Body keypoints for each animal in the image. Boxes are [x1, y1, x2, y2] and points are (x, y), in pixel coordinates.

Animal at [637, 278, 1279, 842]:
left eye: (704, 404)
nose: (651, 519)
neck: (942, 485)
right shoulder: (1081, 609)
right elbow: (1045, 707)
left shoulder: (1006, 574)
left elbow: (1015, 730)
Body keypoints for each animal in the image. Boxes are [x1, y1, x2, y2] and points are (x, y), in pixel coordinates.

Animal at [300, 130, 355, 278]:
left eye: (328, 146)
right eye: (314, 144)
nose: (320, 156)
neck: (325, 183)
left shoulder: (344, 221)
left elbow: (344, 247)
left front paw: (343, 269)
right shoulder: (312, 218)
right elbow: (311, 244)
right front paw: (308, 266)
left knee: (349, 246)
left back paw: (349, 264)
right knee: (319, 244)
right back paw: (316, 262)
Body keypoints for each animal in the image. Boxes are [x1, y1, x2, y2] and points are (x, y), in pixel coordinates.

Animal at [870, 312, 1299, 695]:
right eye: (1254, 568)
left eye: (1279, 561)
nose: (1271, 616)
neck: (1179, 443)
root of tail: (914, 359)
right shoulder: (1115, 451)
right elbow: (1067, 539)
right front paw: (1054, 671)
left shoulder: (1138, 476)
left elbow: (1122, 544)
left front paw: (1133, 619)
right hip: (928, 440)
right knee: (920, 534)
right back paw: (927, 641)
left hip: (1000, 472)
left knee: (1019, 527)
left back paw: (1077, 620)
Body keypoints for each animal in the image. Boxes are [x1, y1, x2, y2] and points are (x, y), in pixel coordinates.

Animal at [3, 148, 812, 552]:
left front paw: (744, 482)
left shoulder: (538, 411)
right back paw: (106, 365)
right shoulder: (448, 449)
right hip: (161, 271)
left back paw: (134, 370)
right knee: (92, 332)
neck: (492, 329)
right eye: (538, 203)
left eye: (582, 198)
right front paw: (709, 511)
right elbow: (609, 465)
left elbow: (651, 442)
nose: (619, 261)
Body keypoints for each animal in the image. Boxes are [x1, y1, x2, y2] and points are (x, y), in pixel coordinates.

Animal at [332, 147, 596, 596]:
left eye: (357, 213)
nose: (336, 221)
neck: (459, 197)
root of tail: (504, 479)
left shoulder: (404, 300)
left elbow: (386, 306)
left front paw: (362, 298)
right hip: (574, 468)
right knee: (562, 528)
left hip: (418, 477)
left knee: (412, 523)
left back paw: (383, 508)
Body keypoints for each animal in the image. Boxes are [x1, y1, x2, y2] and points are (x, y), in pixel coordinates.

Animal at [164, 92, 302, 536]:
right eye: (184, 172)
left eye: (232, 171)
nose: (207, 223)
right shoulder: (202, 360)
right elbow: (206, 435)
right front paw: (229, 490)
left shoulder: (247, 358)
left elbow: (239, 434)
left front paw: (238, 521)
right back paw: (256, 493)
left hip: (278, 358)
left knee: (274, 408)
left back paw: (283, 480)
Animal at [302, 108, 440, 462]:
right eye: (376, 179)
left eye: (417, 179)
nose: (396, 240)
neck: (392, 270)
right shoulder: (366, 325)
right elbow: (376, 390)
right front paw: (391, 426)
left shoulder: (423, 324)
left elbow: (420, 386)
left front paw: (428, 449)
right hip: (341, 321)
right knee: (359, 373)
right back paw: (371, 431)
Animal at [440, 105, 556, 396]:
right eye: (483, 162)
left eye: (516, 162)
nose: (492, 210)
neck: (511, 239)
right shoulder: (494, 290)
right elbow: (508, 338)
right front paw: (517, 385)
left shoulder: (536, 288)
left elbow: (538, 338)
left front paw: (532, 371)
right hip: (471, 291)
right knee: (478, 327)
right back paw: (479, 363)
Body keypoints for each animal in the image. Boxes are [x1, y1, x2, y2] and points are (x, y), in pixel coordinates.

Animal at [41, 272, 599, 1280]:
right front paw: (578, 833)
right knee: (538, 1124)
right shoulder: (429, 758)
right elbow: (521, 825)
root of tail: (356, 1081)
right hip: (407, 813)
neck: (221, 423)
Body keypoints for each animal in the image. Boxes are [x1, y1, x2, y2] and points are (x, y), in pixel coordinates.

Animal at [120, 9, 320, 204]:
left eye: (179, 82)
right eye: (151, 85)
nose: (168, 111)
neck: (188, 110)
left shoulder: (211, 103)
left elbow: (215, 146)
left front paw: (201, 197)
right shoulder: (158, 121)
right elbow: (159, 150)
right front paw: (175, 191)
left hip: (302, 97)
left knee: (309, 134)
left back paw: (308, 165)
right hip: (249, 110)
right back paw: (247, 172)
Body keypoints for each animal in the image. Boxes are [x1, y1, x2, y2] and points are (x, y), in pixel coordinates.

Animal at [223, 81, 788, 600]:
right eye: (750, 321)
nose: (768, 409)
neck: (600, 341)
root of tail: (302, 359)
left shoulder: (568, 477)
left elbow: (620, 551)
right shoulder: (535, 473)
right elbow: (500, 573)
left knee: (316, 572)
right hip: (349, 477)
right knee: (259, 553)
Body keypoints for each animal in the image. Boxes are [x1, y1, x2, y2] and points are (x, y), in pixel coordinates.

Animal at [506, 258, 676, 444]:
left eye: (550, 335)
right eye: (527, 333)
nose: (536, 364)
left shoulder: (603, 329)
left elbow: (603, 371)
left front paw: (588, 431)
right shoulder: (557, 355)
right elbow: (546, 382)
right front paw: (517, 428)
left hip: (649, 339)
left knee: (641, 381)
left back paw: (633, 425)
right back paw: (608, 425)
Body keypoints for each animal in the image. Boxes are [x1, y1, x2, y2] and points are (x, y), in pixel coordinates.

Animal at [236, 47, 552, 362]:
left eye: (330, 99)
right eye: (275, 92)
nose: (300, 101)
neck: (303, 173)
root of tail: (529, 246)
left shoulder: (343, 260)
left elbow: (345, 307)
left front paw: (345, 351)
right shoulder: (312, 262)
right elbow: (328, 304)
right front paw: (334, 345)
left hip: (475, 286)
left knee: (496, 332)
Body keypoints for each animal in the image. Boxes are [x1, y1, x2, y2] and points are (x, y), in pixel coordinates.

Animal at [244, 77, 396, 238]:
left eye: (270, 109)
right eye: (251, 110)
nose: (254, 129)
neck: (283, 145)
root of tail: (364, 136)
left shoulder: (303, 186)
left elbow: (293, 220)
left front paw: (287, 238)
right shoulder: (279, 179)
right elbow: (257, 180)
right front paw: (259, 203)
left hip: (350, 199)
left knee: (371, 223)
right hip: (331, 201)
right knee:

######

Your task is to transcribe the listing in full, so that each line reads exactly as before.

EXERCISE OUTPUT:
Body keypoints for each animal in the image. Boxes are [x1, y1, x2, y2] and points are (x, y), in pixel coordinates.

Animal at [637, 278, 1279, 842]:
left eye: (704, 404)
nose: (651, 519)
neck: (942, 485)
right shoulder: (1081, 609)
right elbow: (1045, 707)
left shoulder: (1006, 574)
left elbow: (1015, 730)
Body keypoints for each animal in the image. Boxes are [x1, y1, x2, y2] and points are (x, y), in pixel coordinates.

Animal at [300, 130, 355, 278]:
left eye: (328, 146)
right eye: (314, 144)
nose: (320, 156)
neck: (325, 183)
left shoulder: (344, 221)
left elbow: (344, 247)
left front paw: (343, 269)
right shoulder: (312, 218)
right elbow: (311, 244)
right front paw: (308, 266)
left knee: (349, 246)
left back paw: (349, 264)
right knee: (319, 244)
right back paw: (316, 262)
Body keypoints for each animal in the image. Boxes are [x1, y1, x2, y2] and points are (x, y), in pixel coordinates.

Animal at [870, 312, 1299, 695]:
right eye: (1254, 568)
left eye: (1279, 561)
nose: (1271, 616)
neck: (1179, 443)
root of tail: (914, 359)
right shoulder: (1115, 451)
right elbow: (1067, 539)
right front paw: (1054, 671)
left shoulder: (1138, 476)
left elbow: (1122, 544)
left front paw: (1133, 619)
right hip: (928, 440)
right knee: (920, 534)
right back paw: (927, 641)
left hip: (1000, 472)
left knee: (1019, 527)
left back paw: (1077, 620)
Body keypoints for each animal in the image. Boxes are [x1, y1, x2, y2] and points are (x, y), in pixel coordinates.

Animal at [3, 148, 812, 552]:
left front paw: (744, 482)
left shoulder: (538, 411)
right back paw: (106, 365)
right shoulder: (448, 449)
right hip: (161, 271)
left back paw: (134, 370)
right knee: (92, 332)
neck: (492, 329)
right eye: (538, 203)
left eye: (582, 198)
right front paw: (709, 511)
right elbow: (609, 465)
left elbow: (651, 442)
nose: (619, 261)
Body keypoints for each animal in the image. Boxes are [x1, y1, x2, y2] and points are (x, y), in pixel coordinates.

Animal at [332, 147, 596, 596]:
left eye: (357, 213)
nose: (336, 221)
neck: (459, 197)
root of tail: (504, 479)
left shoulder: (404, 300)
left elbow: (386, 306)
left front paw: (362, 298)
right hip: (574, 468)
right knee: (562, 528)
left hip: (418, 477)
left knee: (412, 523)
left back paw: (383, 508)
Body keypoints for each animal in the image. Boxes are [x1, y1, x2, y2] and points are (x, y), in pixel coordinates.

Animal at [164, 92, 302, 536]:
right eye: (184, 172)
left eye: (232, 171)
nose: (207, 223)
right shoulder: (202, 360)
right elbow: (206, 435)
right front paw: (229, 490)
left shoulder: (247, 358)
left elbow: (239, 434)
left front paw: (238, 521)
right back paw: (256, 493)
left hip: (278, 358)
left knee: (274, 408)
left back paw: (283, 480)
Animal at [302, 108, 440, 462]:
right eye: (376, 179)
left eye: (417, 179)
nose: (396, 240)
neck: (392, 270)
right shoulder: (366, 325)
right elbow: (376, 390)
right front paw: (391, 426)
left shoulder: (423, 324)
left elbow: (420, 386)
left front paw: (428, 449)
right hip: (341, 321)
right knee: (359, 373)
right back paw: (371, 431)
Animal at [440, 105, 556, 396]:
right eye: (483, 162)
left eye: (516, 162)
nose: (492, 210)
neck: (511, 239)
right shoulder: (494, 290)
right elbow: (508, 338)
right front paw: (517, 385)
left shoulder: (536, 288)
left elbow: (538, 338)
left front paw: (532, 371)
right hip: (471, 291)
right knee: (478, 327)
right back paw: (479, 363)
Body keypoints for each animal in the image. Boxes are [x1, y1, x2, y2] and points are (x, y), in pixel coordinates.

Animal at [41, 272, 599, 1280]:
right front paw: (578, 833)
right knee: (538, 1124)
right shoulder: (429, 758)
right elbow: (521, 825)
root of tail: (356, 1081)
right hip: (407, 813)
neck: (221, 423)
Body keypoints for each animal in the image. Boxes are [x1, y1, x2, y2] and points are (x, y), in pixel coordinates.

Animal at [120, 9, 320, 204]:
left eye: (179, 82)
right eye: (151, 85)
nose: (168, 111)
neck: (188, 110)
left shoulder: (211, 103)
left elbow: (215, 146)
left front paw: (201, 197)
right shoulder: (158, 121)
right elbow: (159, 150)
right front paw: (175, 191)
left hip: (302, 97)
left knee: (309, 134)
left back paw: (308, 165)
right hip: (249, 110)
right back paw: (247, 172)
Body keypoints for each animal in the image. Boxes are [x1, y1, x2, y2] and points are (x, y), in pixel coordinates.

Animal at [223, 81, 788, 600]:
right eye: (750, 321)
nose: (768, 409)
neck: (600, 341)
root of tail: (302, 359)
left shoulder: (568, 477)
left elbow: (620, 551)
right shoulder: (535, 473)
right elbow: (500, 573)
left knee: (316, 572)
right hip: (349, 477)
right knee: (259, 553)
Body keypoints for each animal in the image. Boxes are [x1, y1, x2, y2] and points are (x, y), in pixel coordinates.

Animal at [506, 258, 676, 444]:
left eye: (550, 335)
right eye: (527, 333)
nose: (536, 364)
left shoulder: (603, 329)
left elbow: (603, 371)
left front paw: (588, 431)
right shoulder: (557, 355)
right elbow: (546, 382)
right front paw: (517, 428)
left hip: (649, 339)
left knee: (641, 381)
left back paw: (633, 425)
right back paw: (608, 425)
Body keypoints for each animal in the image. Boxes are [x1, y1, x2, y2] and points are (x, y), in pixel coordinates.

Animal at [236, 47, 552, 362]:
left eye: (330, 99)
right eye: (275, 92)
nose: (300, 101)
neck: (303, 173)
root of tail: (529, 246)
left shoulder: (343, 260)
left elbow: (345, 307)
left front paw: (345, 351)
right shoulder: (312, 262)
right elbow: (328, 304)
right front paw: (334, 345)
left hip: (475, 286)
left knee: (496, 332)
Body keypoints for each animal in the image. Boxes are [x1, y1, x2, y2] and points are (x, y), in pixel coordinates.

Animal at [244, 77, 396, 238]:
left eye: (270, 109)
right eye: (251, 110)
nose: (254, 129)
neck: (283, 145)
root of tail: (364, 136)
left shoulder: (303, 186)
left elbow: (293, 220)
left front paw: (287, 238)
right shoulder: (279, 179)
right elbow: (257, 180)
right front paw: (259, 203)
left hip: (350, 199)
left knee: (371, 223)
right hip: (331, 201)
right knee:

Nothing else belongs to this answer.